The IRAM 30-meter telescope is a radio telescope used for astronomical observations in the millimeter range of wavelengths, operated by the Institute for Radio Astronomy in the Millimeter Range (IRAM) and located in the Sierra Nevada, Spain, close to the Pico Veleta peak. Its large surface and wide-angle camera make it suitable for the exploration of large cosmic objects such as interstellar clouds, birthplaces for stars, and even galaxies. The 30-meter telescope also allows astronomers to observe the black hole and the center of the Milky Way by granting access to parts of the southern skies. The IRAM is one of the most sensitive single dish radio telescopes in the world.

Each year, more than 200 scientists from all over the world visit this observatory to explore the universe at millimeter wavelengths, with interests going from the Solar System to interstellar dust and gas or cosmology. Together with IRAM's second facility, the NOEMA observatory, the 30-meter telescope is part of the global Event Horizon Telescope array. It was the only station in Europe to participate in the 2017 EHT observing campaign that produced the first-ever image of a black hole.

Operation 
Built over four years (1980-1984), the telescope operates at 2850 meters above sea level. Due to its large surface, the 30-meter telescope is highly sensitive and well-adapted to detect weak sources. The surface of the parabola with its 420 panels is adjusted to a precision of 55 micrometers, corresponding to the width of a human hair.
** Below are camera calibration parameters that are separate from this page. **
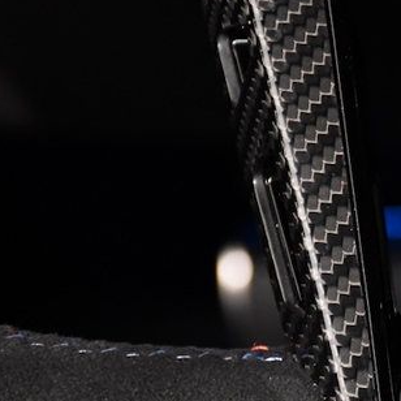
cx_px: 538
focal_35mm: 237
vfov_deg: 7.4
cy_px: 271
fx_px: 3106
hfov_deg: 7.3
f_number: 5.6
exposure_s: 1/60
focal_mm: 56
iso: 2500
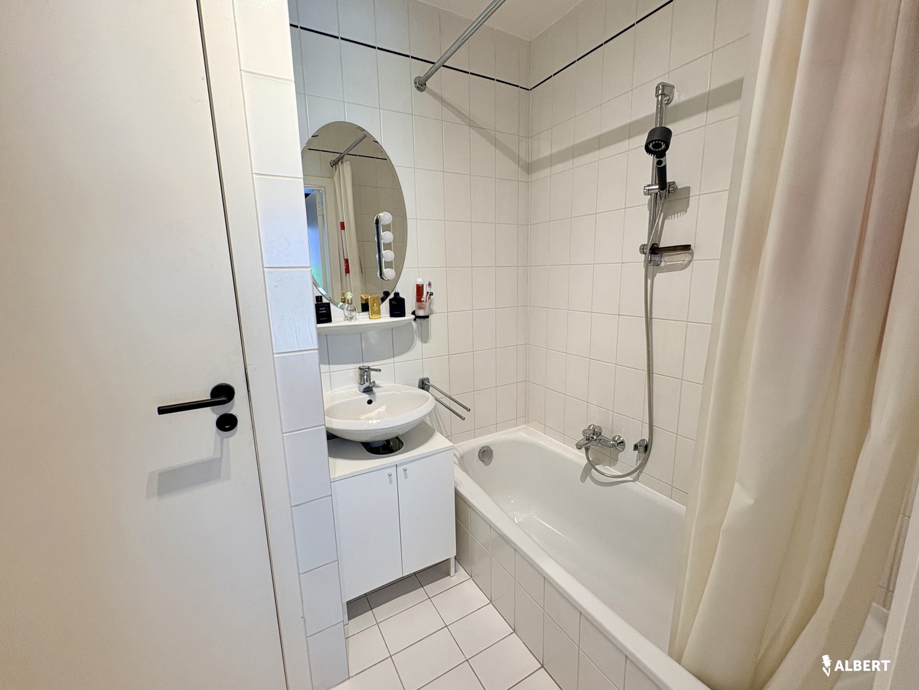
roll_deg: +3.3
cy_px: 345
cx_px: 460
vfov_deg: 85.7
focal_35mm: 14
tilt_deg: -10.3
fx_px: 372
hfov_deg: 102.1
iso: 125
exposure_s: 1/100
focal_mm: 2.22
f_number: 2.2
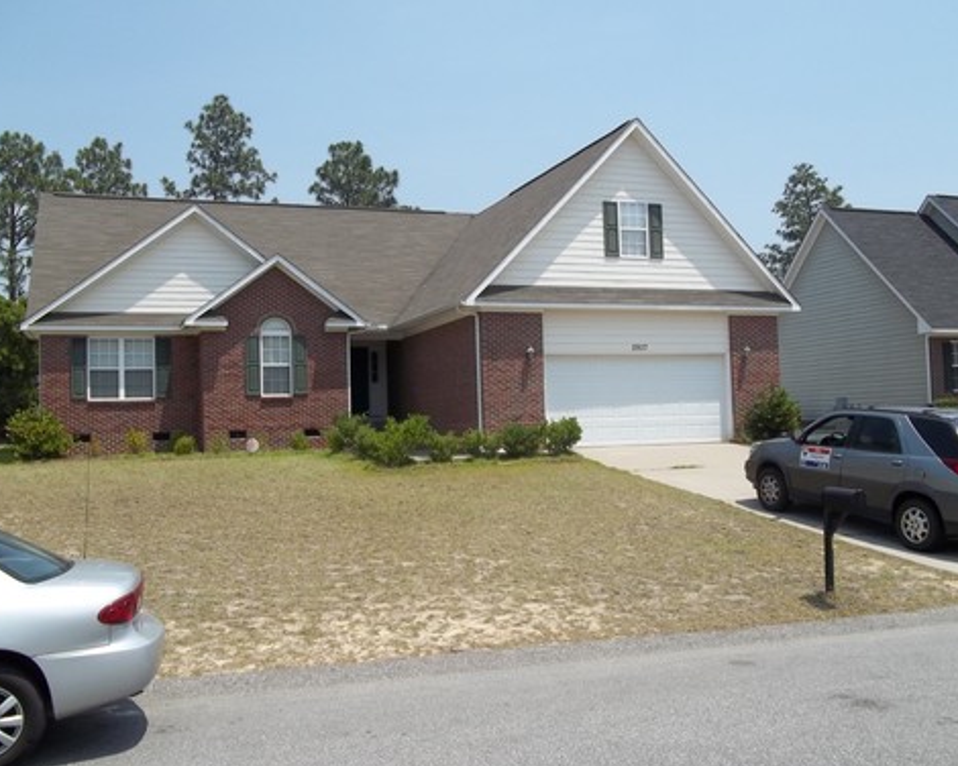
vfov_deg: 43.4
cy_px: 387
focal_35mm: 34
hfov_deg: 52.8
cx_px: 459
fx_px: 964
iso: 64
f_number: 8.8
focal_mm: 5.7
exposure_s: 1/160
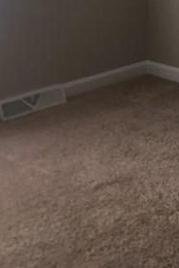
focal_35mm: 112
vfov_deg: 17.3
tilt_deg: -5.4
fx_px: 835
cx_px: 256
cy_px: -64
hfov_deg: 11.8
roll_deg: -1.2
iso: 32
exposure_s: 1/120
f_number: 2.2
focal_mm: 4.15
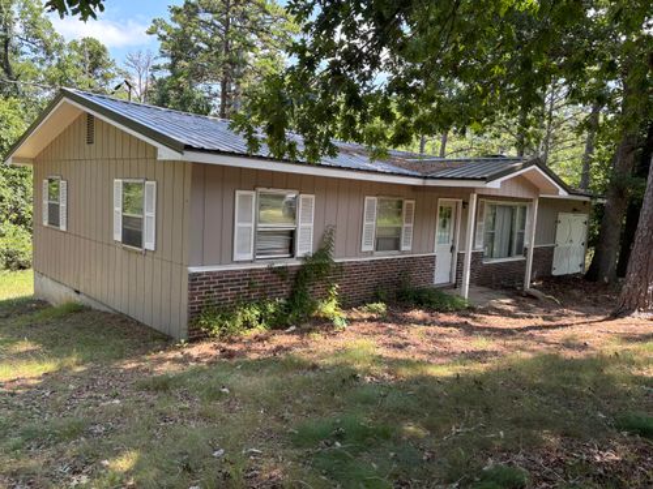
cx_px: 326
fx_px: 490
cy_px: 244
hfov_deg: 67.3
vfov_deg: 53.1
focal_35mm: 26
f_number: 1.6
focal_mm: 5.96
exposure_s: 1/324
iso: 50
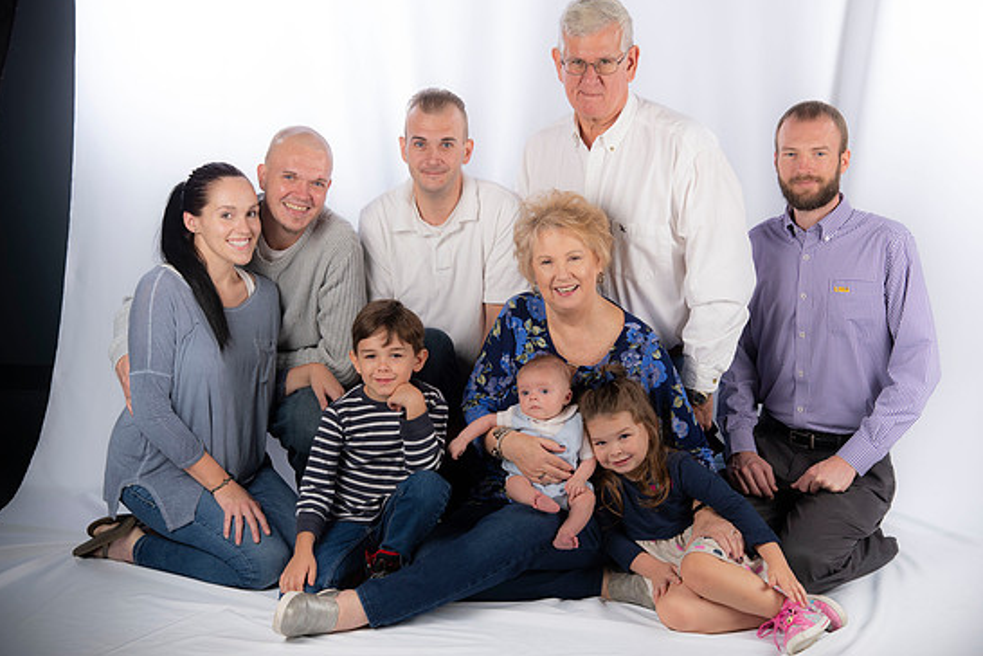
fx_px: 1884
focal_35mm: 69
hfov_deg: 29.2
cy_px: 312
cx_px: 515
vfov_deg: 19.7
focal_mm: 65
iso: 100
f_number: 5.6
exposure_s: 1/200
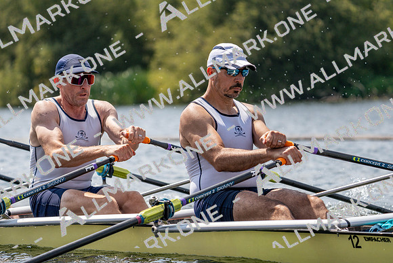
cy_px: 132
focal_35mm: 248
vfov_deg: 5.5
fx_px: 2708
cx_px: 196
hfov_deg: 8.3
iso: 200
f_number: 5.6
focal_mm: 248
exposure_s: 1/1600
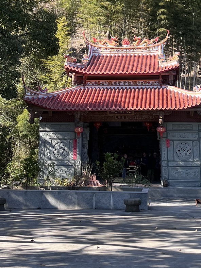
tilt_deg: +17.6
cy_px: -35
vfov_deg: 26.8
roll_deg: +1.3
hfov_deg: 22.2
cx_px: 113
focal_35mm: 66
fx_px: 511
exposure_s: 1/680
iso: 50
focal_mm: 5.1
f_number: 1.6
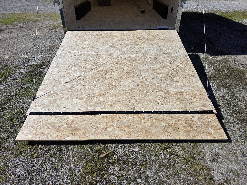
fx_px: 164
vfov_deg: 58.9
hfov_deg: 73.9
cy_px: 92
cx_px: 124
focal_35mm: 23
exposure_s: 1/7944
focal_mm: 6.3
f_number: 1.7
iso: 50
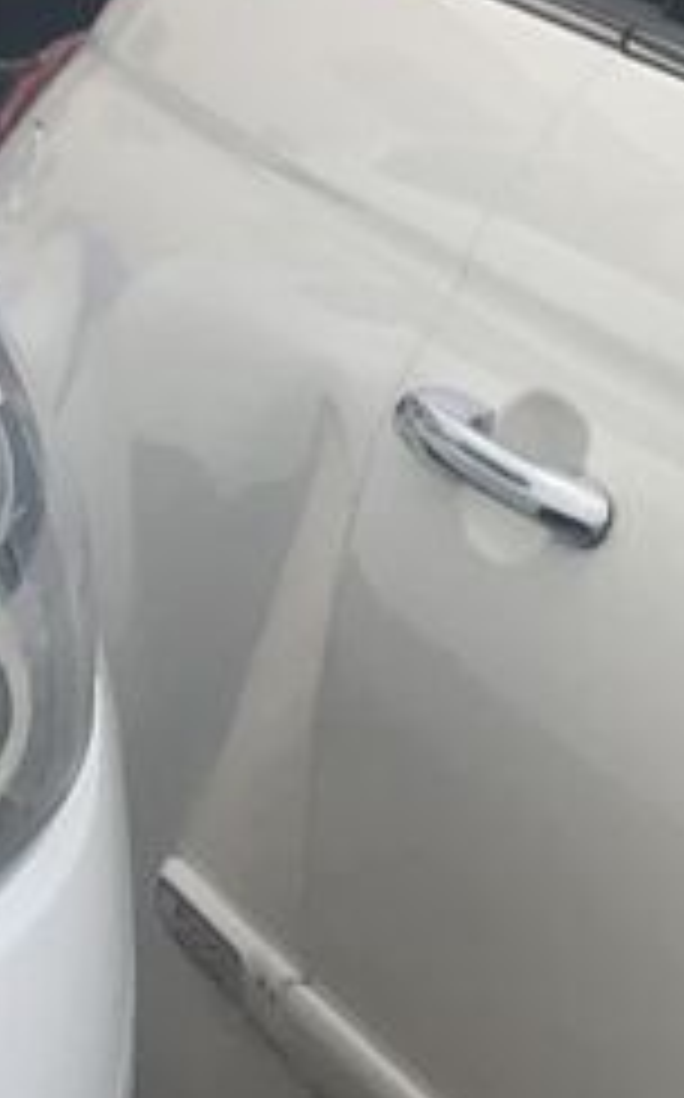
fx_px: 4365
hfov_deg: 7.3
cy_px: 882
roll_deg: -1.0
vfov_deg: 14.3
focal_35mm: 146
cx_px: -1728
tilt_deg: -19.8
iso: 20
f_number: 1.8
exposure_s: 1/1656
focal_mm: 3.99
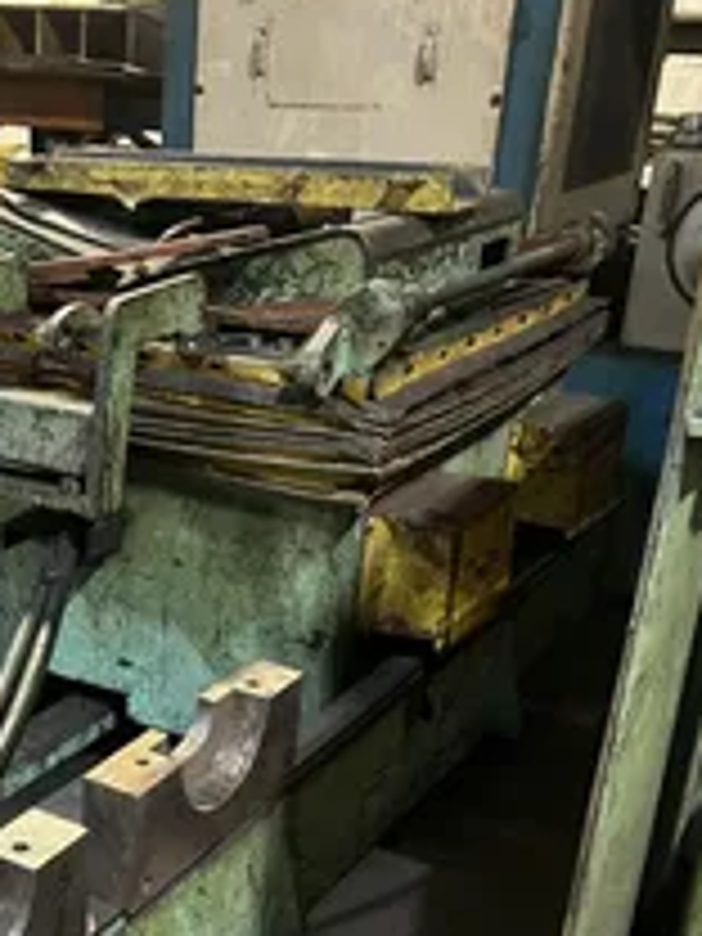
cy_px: 693
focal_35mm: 50
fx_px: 1352
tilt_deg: -25.8
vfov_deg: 37.3
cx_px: 76
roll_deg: -0.4
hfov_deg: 28.1
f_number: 1.5
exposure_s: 1/40
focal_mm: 5.7
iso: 640
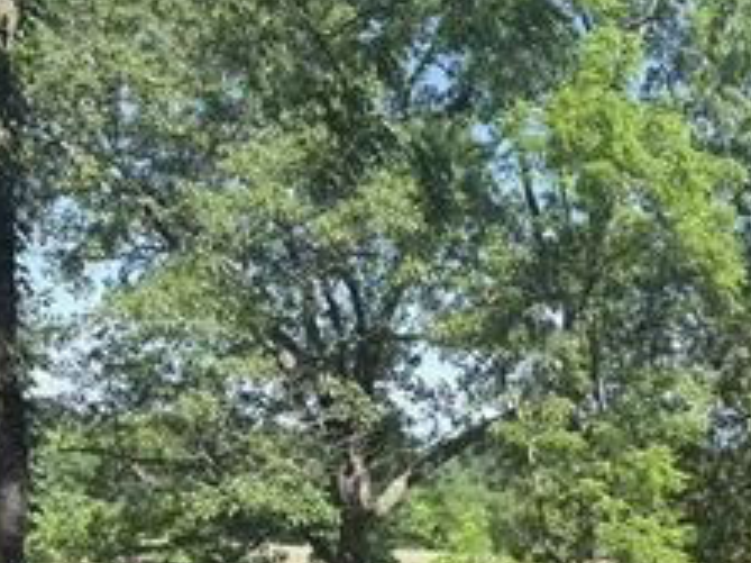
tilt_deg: -5.5
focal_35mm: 69
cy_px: 664
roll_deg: -2.1
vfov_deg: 20.1
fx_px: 1496
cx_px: 734
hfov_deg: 26.8
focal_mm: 6.76
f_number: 1.78
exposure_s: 1/1075
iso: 80
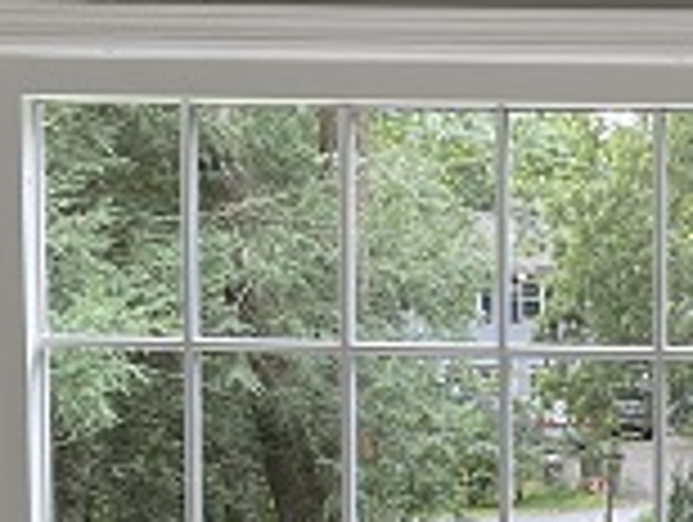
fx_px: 2707
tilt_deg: -5.5
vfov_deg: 10.8
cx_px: 882
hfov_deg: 14.1
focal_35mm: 135
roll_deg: -0.6
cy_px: 662
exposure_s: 1/120
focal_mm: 5.1
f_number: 1.6
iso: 64
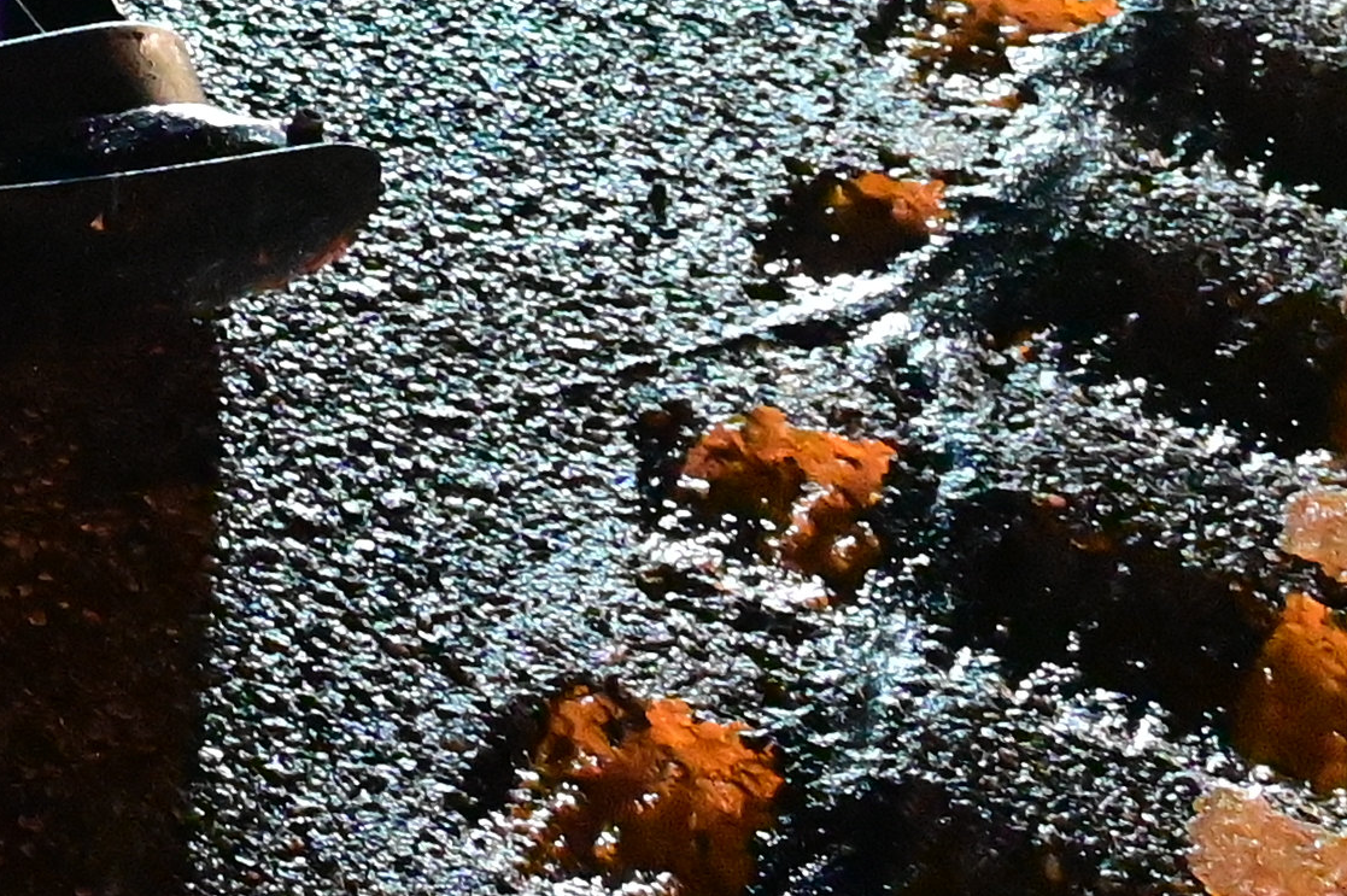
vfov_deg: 9.3
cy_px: -1306
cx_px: -1548
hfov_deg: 13.1
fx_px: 4860
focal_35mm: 130
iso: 32000
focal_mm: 24
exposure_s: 1/160
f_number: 6.3
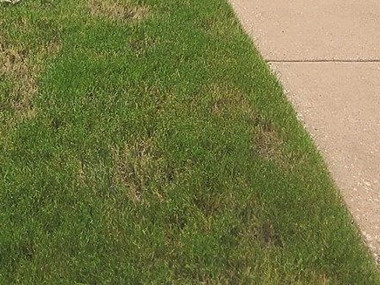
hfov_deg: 31.5
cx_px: 136
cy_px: -244
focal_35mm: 61
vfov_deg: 18.3
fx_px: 670
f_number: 2.2
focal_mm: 2.2
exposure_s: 1/1414
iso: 64
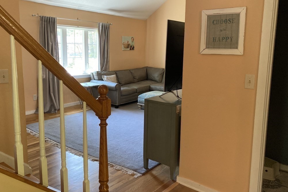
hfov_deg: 61.9
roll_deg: -1.8
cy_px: 88
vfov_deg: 43.6
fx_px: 240
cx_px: 147
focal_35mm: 30
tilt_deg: -8.3
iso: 250
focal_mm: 3.99
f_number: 1.8
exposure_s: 1/60
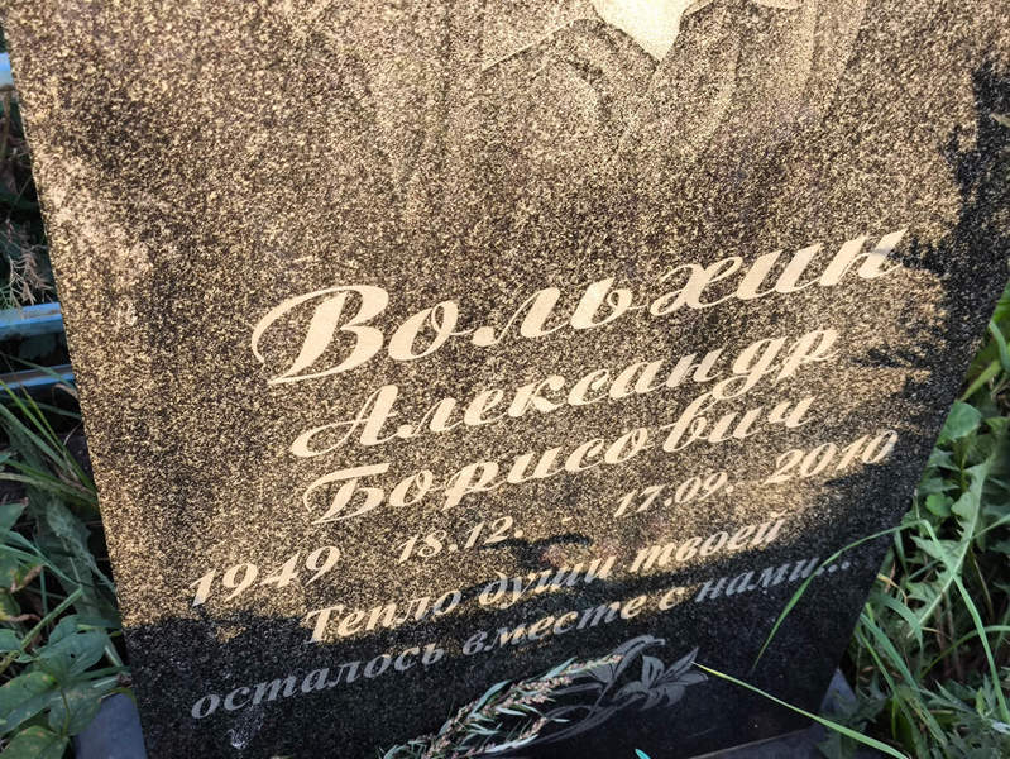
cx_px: 505
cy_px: 380
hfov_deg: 38.2
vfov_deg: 29.1
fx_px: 1460
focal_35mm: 50
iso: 64
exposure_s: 1/100
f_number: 1.7
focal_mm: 4.71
The telescope is equipped with a suite of heterodyne receivers and continuum cameras operating at wavelengths of around 0.8, 1, 2, and 3 millimeters. By pointing the telescope toward a celestial source, and then scanning and tracking the source, astronomers can build up radio images of complete galaxies or regions of star formation in the Milky Way. With its ability to observe simultaneously at several wavelengths, the telescope can produce multiple images of the same region at once.

IRAM offers guided tours through the observatory and public talks during the summer months.

Science 
Compared to optical astronomy, which is sensitive to the hot universe (stars are generally a few thousand degrees Celsius), radio telescopes that operate in the millimeter wavebands, such as the IRAM 30-meter telescope, can view the cold universe (around −250°C). Both IRAM facilities can see the formation of the first galaxies in the universe, observe super-giant black holes at the center of galaxies, analyze the chemical evolution and dynamics of nearby galaxies, detect organic molecules and possible key elements of life, and investigate the formation of stars and the appearance of planetary systems.

As part of the Event Horizon Telescope array, the IRAM 30-meter telescope obtained the first-ever image of a black hole. Despite primarily being known for its work in EHT, EHT is not the only area in which the IRAM has done pioneering work. For instance, the first high-resolution radio observations of the heart of the Milky Way galaxy and its black hole named Sagittarius A* were made in 1995 – with a combination of the IRAM 30-meter telescope and the NOEMA array (former Plateau de Bure Interferometer). The telescope also obtained the first complete and detailed radio images of nearby galaxies and their gases. Together with NOEMA, it discovered one-third of the interstellar molecules known to date.